- Allocations to listed infrastructure have been on the rise in recent years amid growing demand for real assets offering relatively predictable cash flows and the potential for attractive real returns.
- We were hoping to see outsized returns by now, but the disruption has sparked our interest as the top turnaround pick for 2018.
- Call it market timing or call it value investing, we believe that Uniti Group is the “high octane pick” and that this stock has the potential for high alpha returns.
Advocacy groups are keeping a close watch on the Republicans' agenda to see how they move forward on infrastructure spending. Though infrastructure investment is a major theme of President Trump’s campaign, the issue has largely taken a back seat to repeal to pass Tax Reform.
Today I will be writing an article on the impact of Tax Reform and commercial real estate, specifically REITs (stay tuned).
Regarding Infrastructure, the Trump Administration has shown a strong preference for funding investments from the private sector to pay for infrastructure priorities. The idea is to offer financial incentives to private companies that want to back transportation projects.
Under that model, known as a “public-private partnership,” firms bid on a project, build and maintain it for a set amount of time, and recover costs through tolls or set state payments. President Trump has argued that it’s cheaper and quicker when private investors are in charge, as opposed to the federal government (who wouldn’t agree with that?).
One proposal that Trump has floated would provide $137 billion in federal tax credits to companies that finance transportation projects, which he claims would unlock $1 trillion in investment over 10 years.

=======

● REQUIRED ACTION: List every number that appears in the text on infrastructure investment, including years, dollar amounts and time spans.

=======

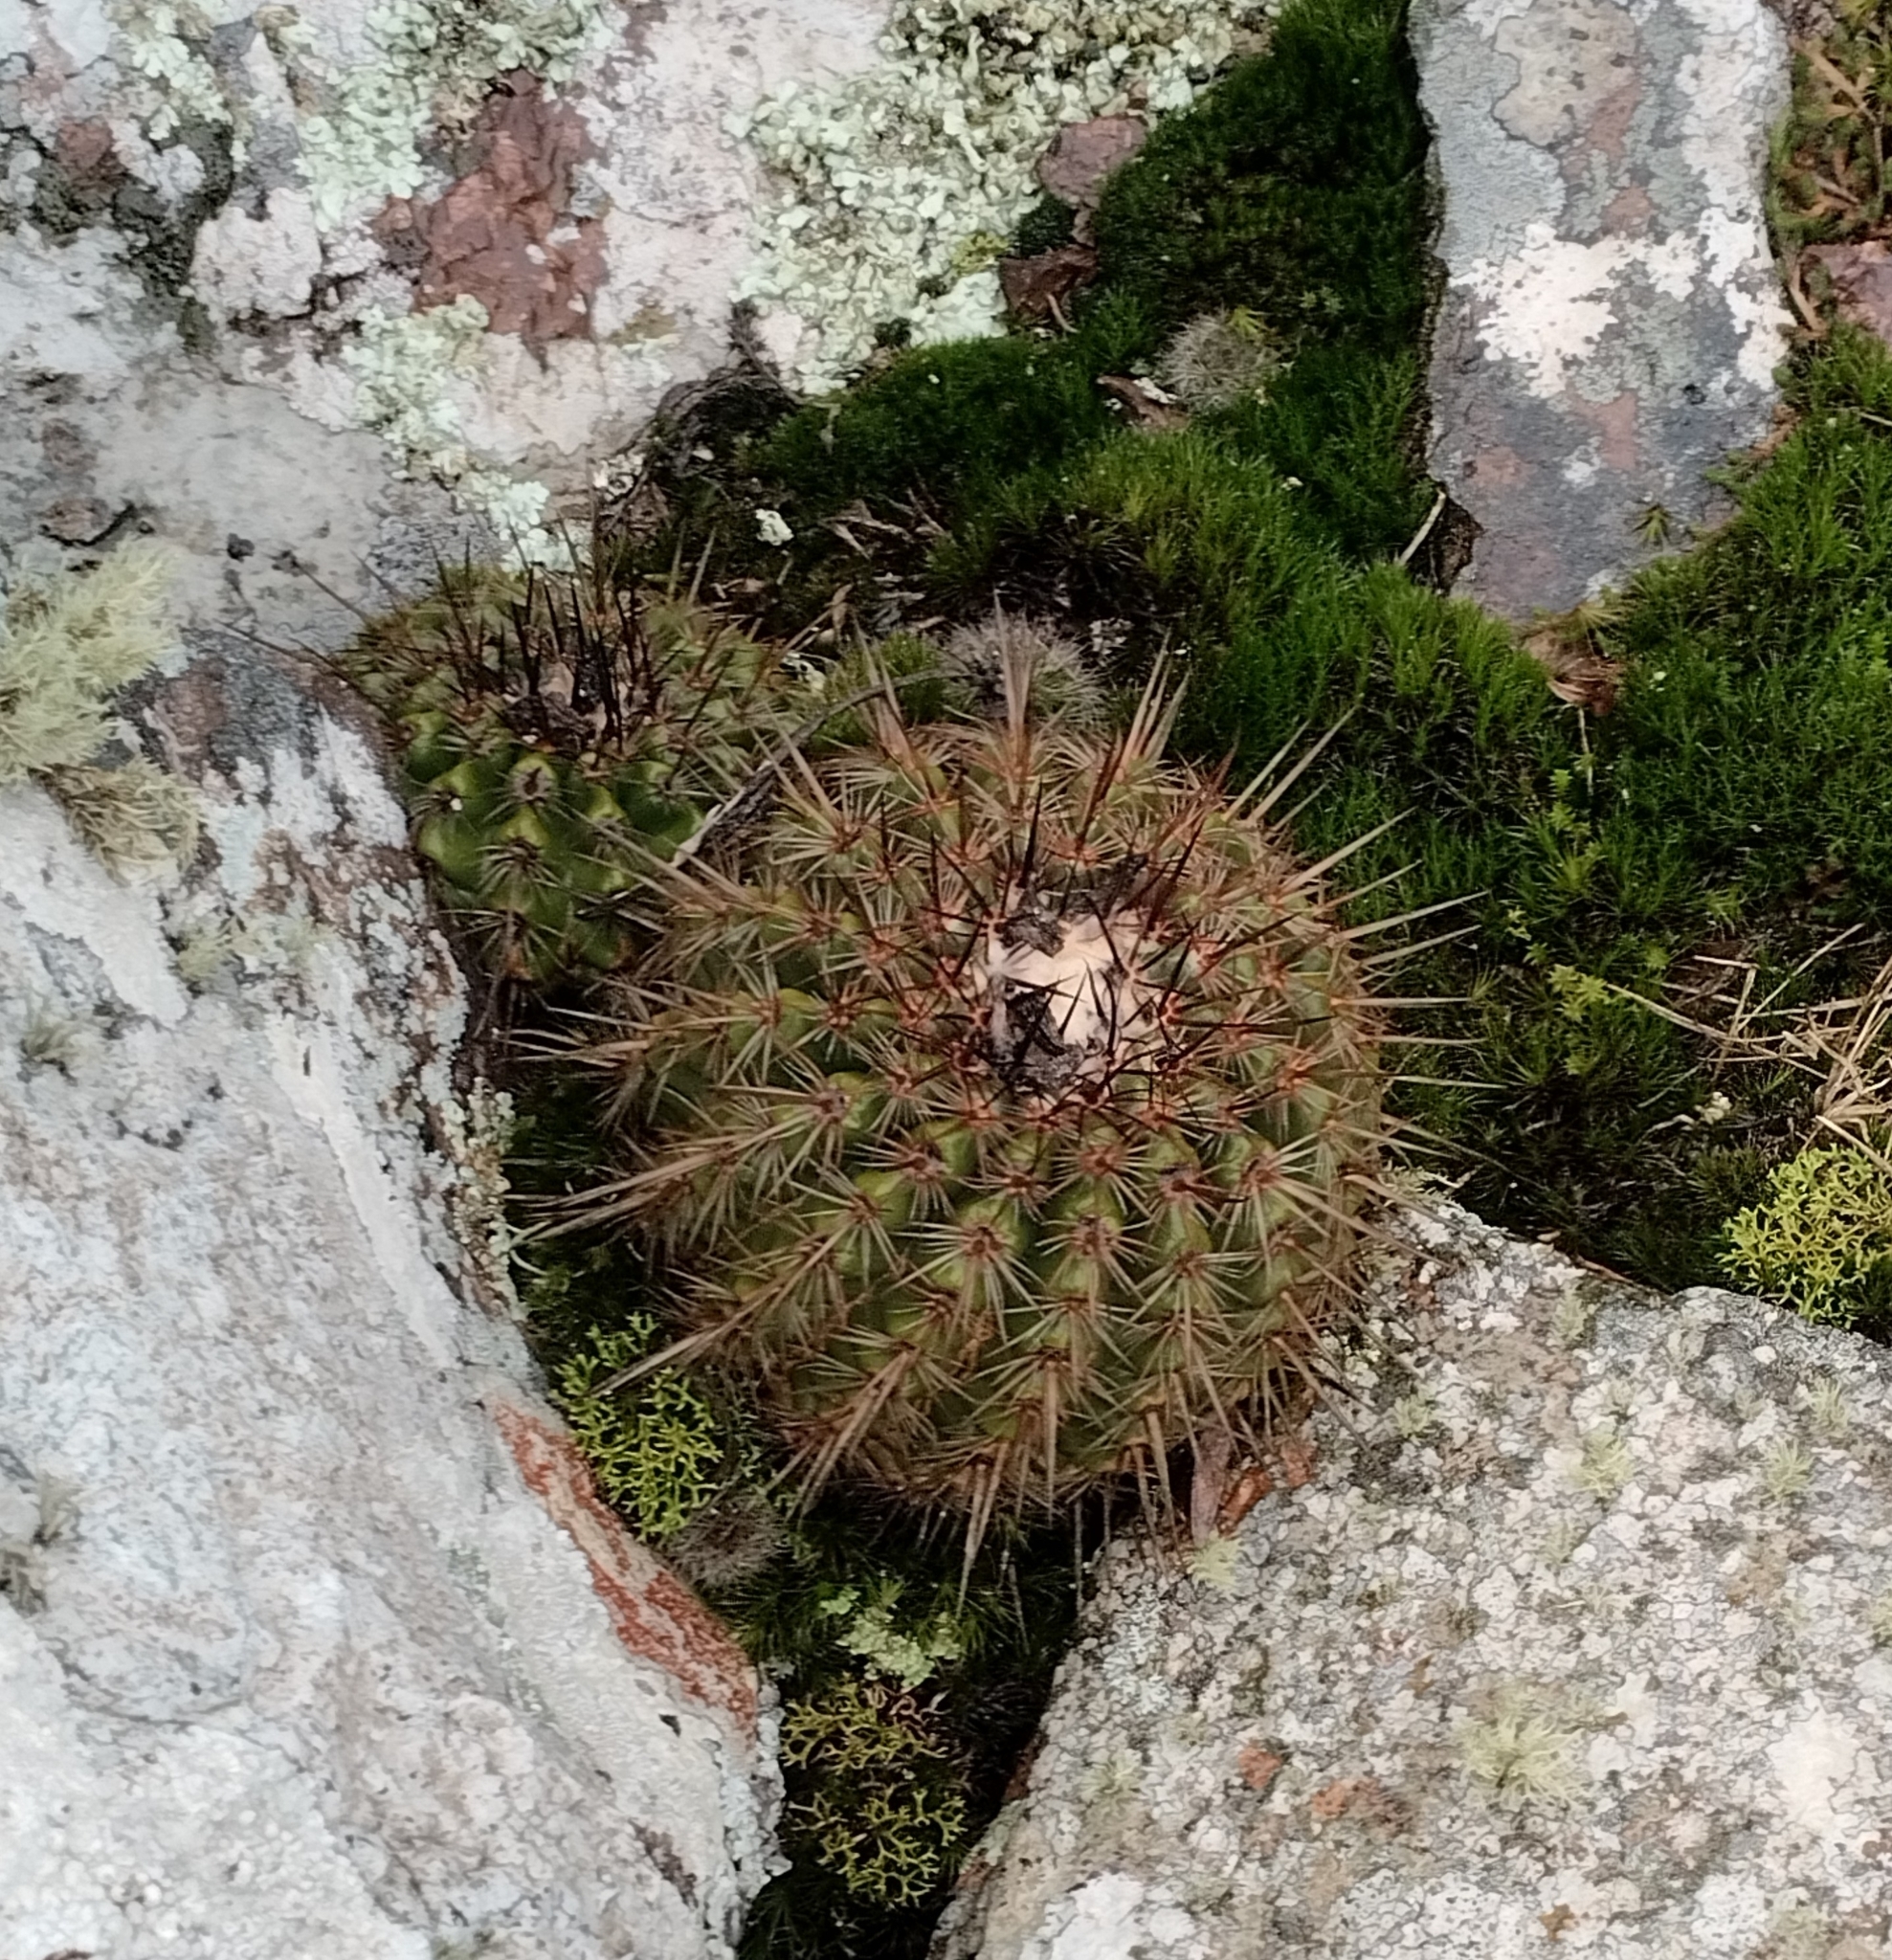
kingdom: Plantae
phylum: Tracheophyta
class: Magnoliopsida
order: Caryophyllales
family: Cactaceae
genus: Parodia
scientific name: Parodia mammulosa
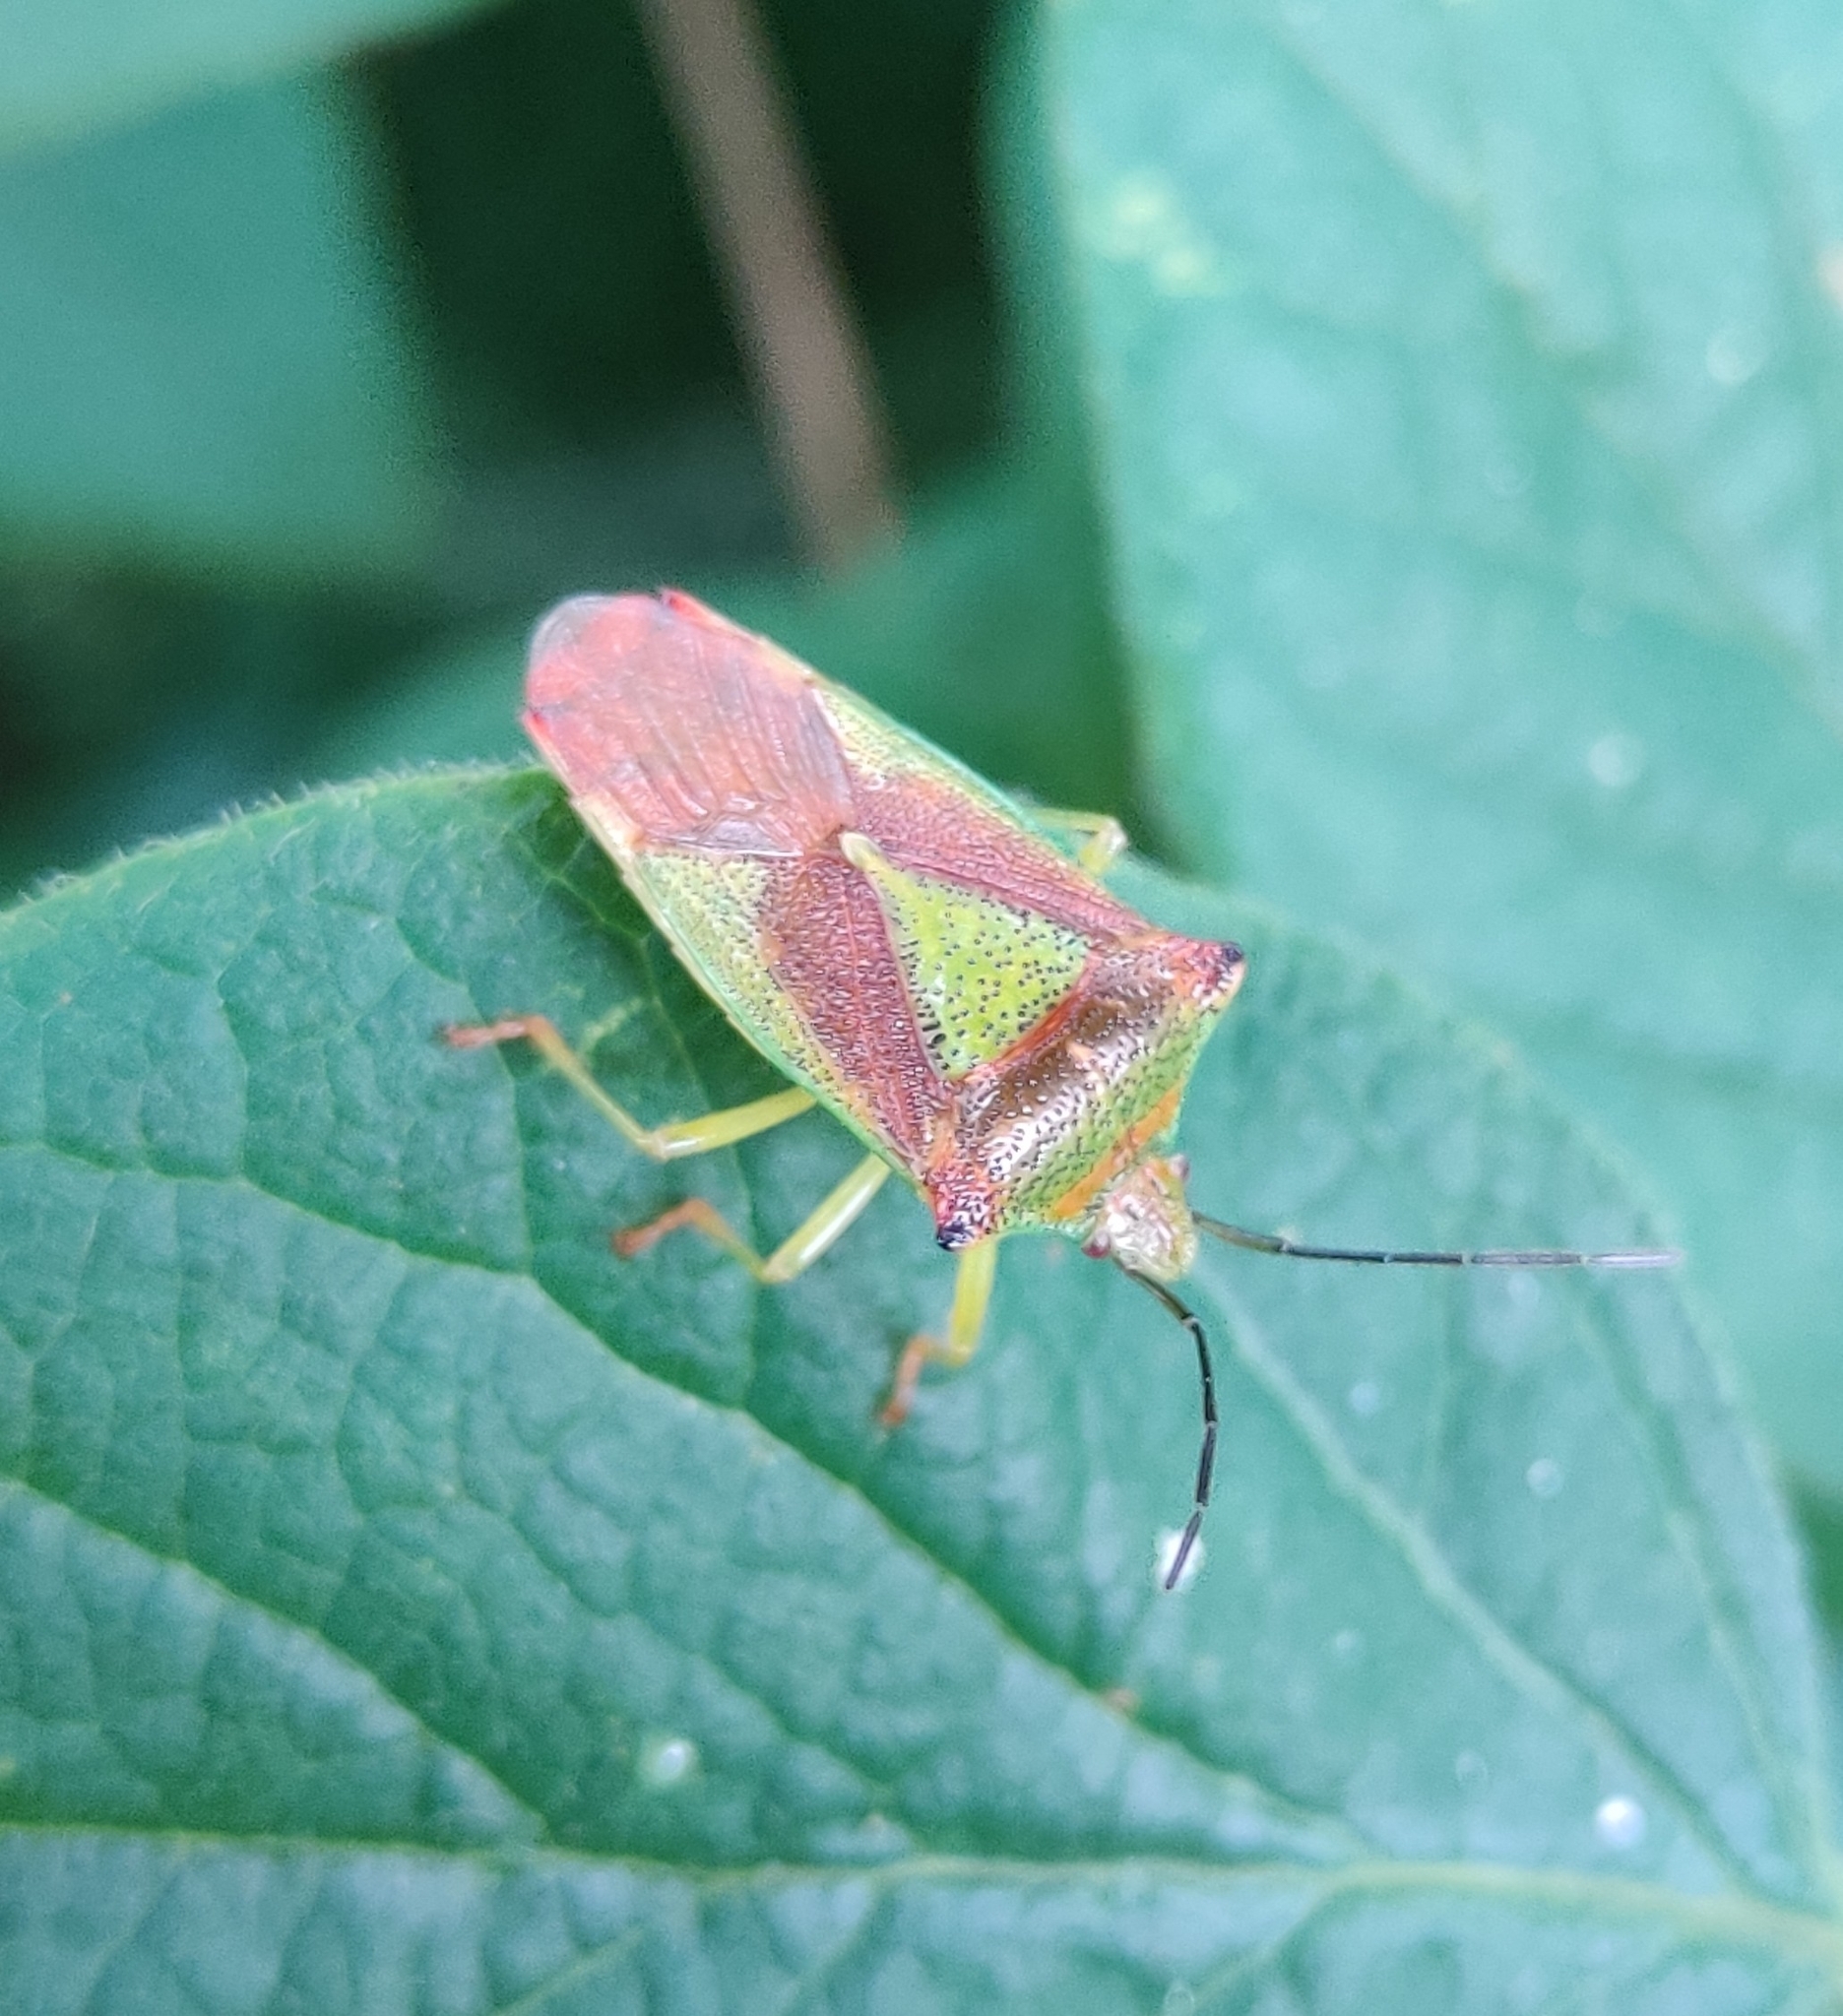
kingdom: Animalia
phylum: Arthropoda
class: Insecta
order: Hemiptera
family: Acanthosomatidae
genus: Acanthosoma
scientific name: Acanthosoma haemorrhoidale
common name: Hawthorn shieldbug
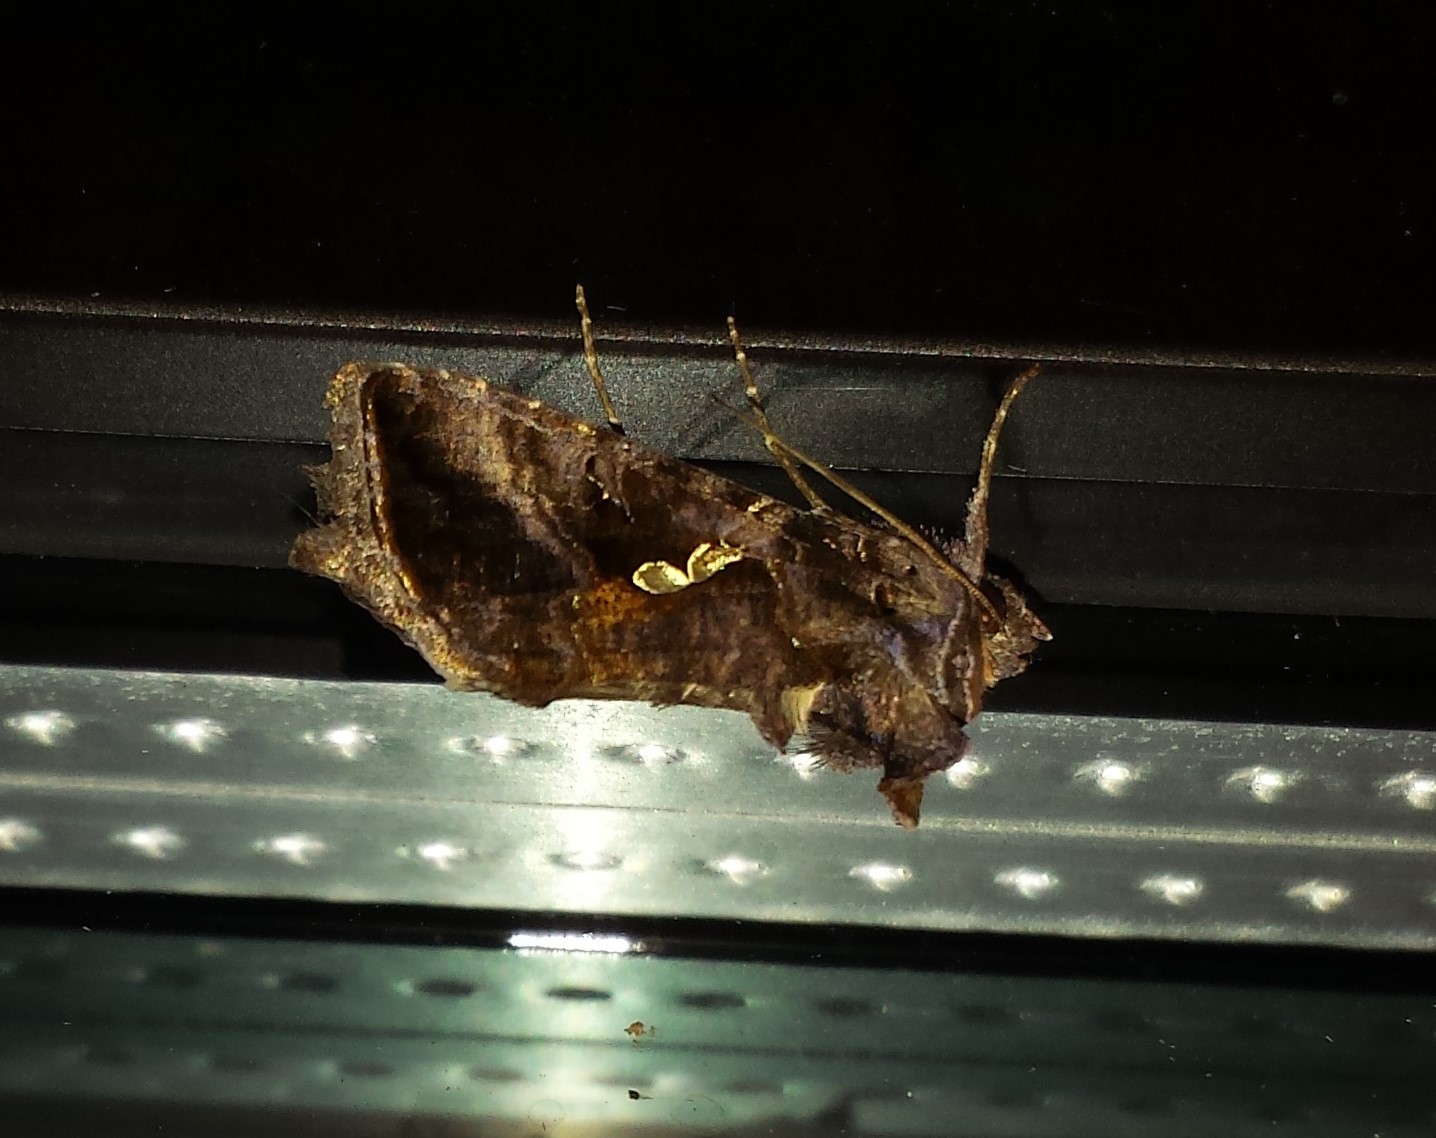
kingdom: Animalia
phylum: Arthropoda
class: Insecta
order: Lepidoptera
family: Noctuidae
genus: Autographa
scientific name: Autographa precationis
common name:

=======

● COMPLETED TASK: 2018; $137 billion; $1 trillion; 10 years